On an entirely different note, I feel like I’m constantly being challenged by the universe to stray away from my comfort zone. It’s stretching me and pushing me and urging me to grow faster than I can handle, in all the small ways and all the big ways.

I was fully expecting to complete the maximum nine days hospital stay laid out in our package, only to find out we’re being discharged today.

I like having a plan mapped out for everything in my head, with each step carefully visualized: where to fall in line, what office to pay the outstanding balance at, what time to complete this and that, and now I’ll need to readjust everything and work around what I have. It’s as if I’m being trained to map out strategies and plans on the fly all while battling this uncomfortable pit of anxiety in my stomach. Sometimes it’s not just in my stomach, it rises up to my throat and gets lodged in my ears all the way up to my head where it lingers like a swarm of bees made of air.

Okay, I’m adding anxiety to the blog post title.

If there’s anything I’ve been learning throughout all this, it’s to trust that things are going to turn out alright somehow. Dotted Line always reminds me of that. It’s why I have it on my shoulder.

A few years ago, my therapist taught me a tool I could use to deal with my anxiety. She told me to close my eyes and visualize my timeline as a path or road, and then place my current self on that road. Now, I needed to visualize a point up along the road as the future thing I was worrying about. Then, I should imagine myself separating from the me on the road and floating above like a ghost-thing, watching things from a distance. She told me to fly up ahead to view the moment of the worrisome event from up in the air. And then go a bit further up the road, say a day after the event, and look behind me.

“So from where you’re looking at things now, you can see the event you were worried about and what happened after.
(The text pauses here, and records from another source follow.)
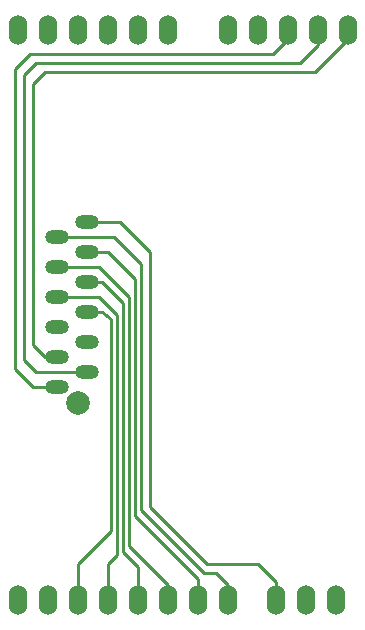
<source format=gbr>
G04 #@! TF.FileFunction,Copper,L1,Top,Signal*
%FSLAX46Y46*%
G04 Gerber Fmt 4.6, Leading zero omitted, Abs format (unit mm)*
G04 Created by KiCad (PCBNEW 4.0.5) date 02/15/17 18:02:55*
%MOMM*%
%LPD*%
G01*
G04 APERTURE LIST*
%ADD10C,0.100000*%
%ADD11O,1.524000X2.540000*%
%ADD12O,2.000000X1.200000*%
%ADD13C,2.000000*%
%ADD14C,0.250000*%
G04 APERTURE END LIST*
D10*
D11*
X154178000Y-82804000D03*
X156718000Y-82804000D03*
X159258000Y-82804000D03*
X166878000Y-82804000D03*
X164338000Y-82804000D03*
X161798000Y-82804000D03*
X171958000Y-82804000D03*
X174498000Y-82804000D03*
X177038000Y-82804000D03*
X182118000Y-82804000D03*
X154178000Y-131064000D03*
X156718000Y-131064000D03*
X159258000Y-131064000D03*
X161798000Y-131064000D03*
X164338000Y-131064000D03*
X166878000Y-131064000D03*
X169418000Y-131064000D03*
X171958000Y-131064000D03*
X176022000Y-131064000D03*
X178562000Y-131064000D03*
X181102000Y-131064000D03*
X179578000Y-82804000D03*
D12*
X157480000Y-113030000D03*
X160020000Y-111760000D03*
X157480000Y-110490000D03*
X160020000Y-109220000D03*
X157480000Y-107950000D03*
X160020000Y-106680000D03*
X157480000Y-105410000D03*
X160020000Y-104140000D03*
X157480000Y-102870000D03*
X160020000Y-101600000D03*
X157480000Y-100330000D03*
X160020000Y-99060000D03*
D13*
X159280000Y-114380000D03*
D14*
X177038000Y-82804000D02*
X177038000Y-83566000D01*
X177038000Y-83566000D02*
X175768000Y-84836000D01*
X155448000Y-113030000D02*
X157480000Y-113030000D01*
X153924000Y-111506000D02*
X155448000Y-113030000D01*
X153924000Y-86106000D02*
X153924000Y-111506000D01*
X155194000Y-84836000D02*
X153924000Y-86106000D01*
X175768000Y-84836000D02*
X155194000Y-84836000D01*
X160020000Y-111760000D02*
X155702000Y-111760000D01*
X178054000Y-85598000D02*
X179578000Y-84074000D01*
X155702000Y-85598000D02*
X178054000Y-85598000D01*
X154686000Y-86614000D02*
X155702000Y-85598000D01*
X154686000Y-110744000D02*
X154686000Y-86614000D01*
X155702000Y-111760000D02*
X154686000Y-110744000D01*
X179578000Y-84074000D02*
X179578000Y-82804000D01*
X182118000Y-82804000D02*
X182118000Y-83566000D01*
X182118000Y-83566000D02*
X179324000Y-86360000D01*
X179324000Y-86360000D02*
X156464000Y-86360000D01*
X156464000Y-86360000D02*
X155448000Y-87376000D01*
X155448000Y-87376000D02*
X155448000Y-109474000D01*
X155448000Y-109474000D02*
X156464000Y-110490000D01*
X156464000Y-110490000D02*
X157480000Y-110490000D01*
X159258000Y-131064000D02*
X159258000Y-128016000D01*
X161290000Y-106680000D02*
X160020000Y-106680000D01*
X162052000Y-107315000D02*
X161290000Y-106680000D01*
X162052000Y-125222000D02*
X162052000Y-107315000D01*
X159258000Y-128016000D02*
X162052000Y-125222000D01*
X161798000Y-131064000D02*
X161798000Y-128016000D01*
X161036000Y-105410000D02*
X157480000Y-105410000D01*
X162560000Y-106934000D02*
X161036000Y-105410000D01*
X162560000Y-127254000D02*
X162560000Y-106934000D01*
X161798000Y-128016000D02*
X162560000Y-127254000D01*
X164338000Y-131064000D02*
X164338000Y-128270000D01*
X161290000Y-104140000D02*
X160020000Y-104140000D01*
X163068000Y-105918000D02*
X161290000Y-104140000D01*
X163068000Y-127000000D02*
X163068000Y-105918000D01*
X164338000Y-128270000D02*
X163068000Y-127000000D01*
X166878000Y-131064000D02*
X166878000Y-129794000D01*
X166878000Y-129794000D02*
X163576000Y-126492000D01*
X163576000Y-126492000D02*
X163576000Y-105410000D01*
X163576000Y-105410000D02*
X161036000Y-102870000D01*
X161036000Y-102870000D02*
X157480000Y-102870000D01*
X169418000Y-131064000D02*
X169418000Y-129286000D01*
X161798000Y-101600000D02*
X160020000Y-101600000D01*
X164084000Y-103886000D02*
X161798000Y-101600000D01*
X164084000Y-123952000D02*
X164084000Y-103886000D01*
X169418000Y-129286000D02*
X164084000Y-123952000D01*
X171958000Y-131064000D02*
X171958000Y-129794000D01*
X171958000Y-129794000D02*
X170942000Y-128778000D01*
X170942000Y-128778000D02*
X169926000Y-128778000D01*
X169926000Y-128778000D02*
X164592000Y-123444000D01*
X164592000Y-123444000D02*
X164592000Y-102616000D01*
X164592000Y-102616000D02*
X162306000Y-100330000D01*
X162306000Y-100330000D02*
X157480000Y-100330000D01*
X176022000Y-131064000D02*
X176022000Y-129540000D01*
X162814000Y-99060000D02*
X160020000Y-99060000D01*
X165354000Y-101600000D02*
X162814000Y-99060000D01*
X165354000Y-123190000D02*
X165354000Y-101600000D01*
X170180000Y-128016000D02*
X165354000Y-123190000D01*
X174498000Y-128016000D02*
X170180000Y-128016000D01*
X176022000Y-129540000D02*
X174498000Y-128016000D01*
M02*

</source>
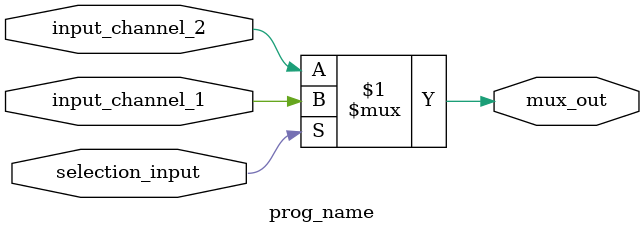
<source format=v>

module prog_name
   (
      // List Mux Channels
      input_channel_1,
      input_channel_2,

      // List Selection Input(s)
      selection_input,

      // List Output(s)
      mux_out
      );

	// Define Port(s)
	
	input selection_input;

	input input_channel_1;
	input input_channel_2;

	output mux_out;

	// Define Connection(s)

	assign mux_out = selection_input? input_channel_1: input_channel_2;

endmodule

</source>
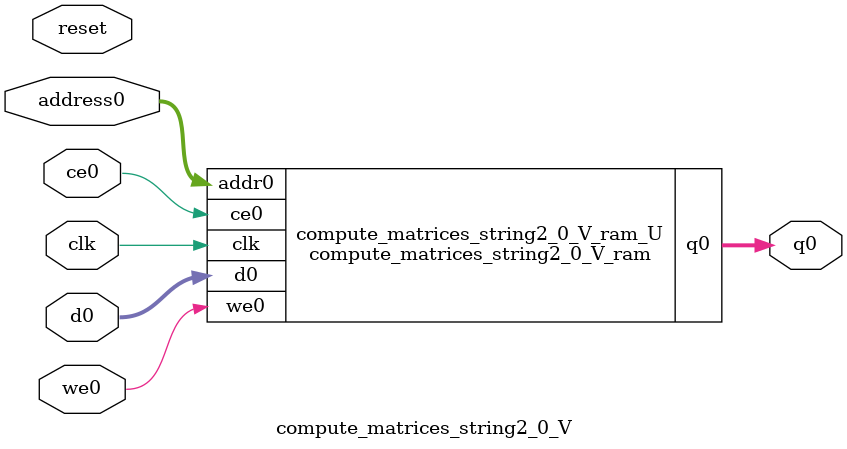
<source format=v>
`timescale 1 ns / 1 ps
module compute_matrices_string2_0_V_ram (addr0, ce0, d0, we0, q0,  clk);

parameter DWIDTH = 3;
parameter AWIDTH = 16;
parameter MEM_SIZE = 32799;

input[AWIDTH-1:0] addr0;
input ce0;
input[DWIDTH-1:0] d0;
input we0;
output reg[DWIDTH-1:0] q0;
input clk;

reg [DWIDTH-1:0] ram0[0:MEM_SIZE-1];



always @(posedge clk)  
begin 
    if (ce0) begin
        if (we0) 
            ram0[addr0] <= d0; 
        q0 <= ram0[addr0];
    end
end


endmodule

`timescale 1 ns / 1 ps
module compute_matrices_string2_0_V(
    reset,
    clk,
    address0,
    ce0,
    we0,
    d0,
    q0);

parameter DataWidth = 32'd3;
parameter AddressRange = 32'd32799;
parameter AddressWidth = 32'd16;
input reset;
input clk;
input[AddressWidth - 1:0] address0;
input ce0;
input we0;
input[DataWidth - 1:0] d0;
output[DataWidth - 1:0] q0;



compute_matrices_string2_0_V_ram compute_matrices_string2_0_V_ram_U(
    .clk( clk ),
    .addr0( address0 ),
    .ce0( ce0 ),
    .we0( we0 ),
    .d0( d0 ),
    .q0( q0 ));

endmodule


</source>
Was it as bad as you thought it would be?”

It never was. Not when I did the exercise and not when it actually happened.

I found another app that’s helped me navigate through the things I worry about. It’s called Worrydolls. I tell my worry to a doll and it keeps it. I can add thoughts to the worry or let the doll know when it’s finished. Once the worry is finished, the doll asks if the outcome was as bad as I worried, and I can share more about the experience. All my worries are kept as finished worries, and I can look through them and gain strength from the things I worried about that I’ve overcome.

It looks like this originated from the muñeca quitapena, worry dolls in Guatemalan tradition that children can tell their nightmares and fears and sorrows and problems to, then keep under their pillows while they sleep. The doll absorbs their worries and in the morning the worries are gone.

I’m glad my mind somehow went in this direction, because I remembered the road exercise and the worry dolls and I just did both. They helped and my mind is a percentage less jumbled now. Things will be okay. I don’t know how but I’m thinking it’ll all work out.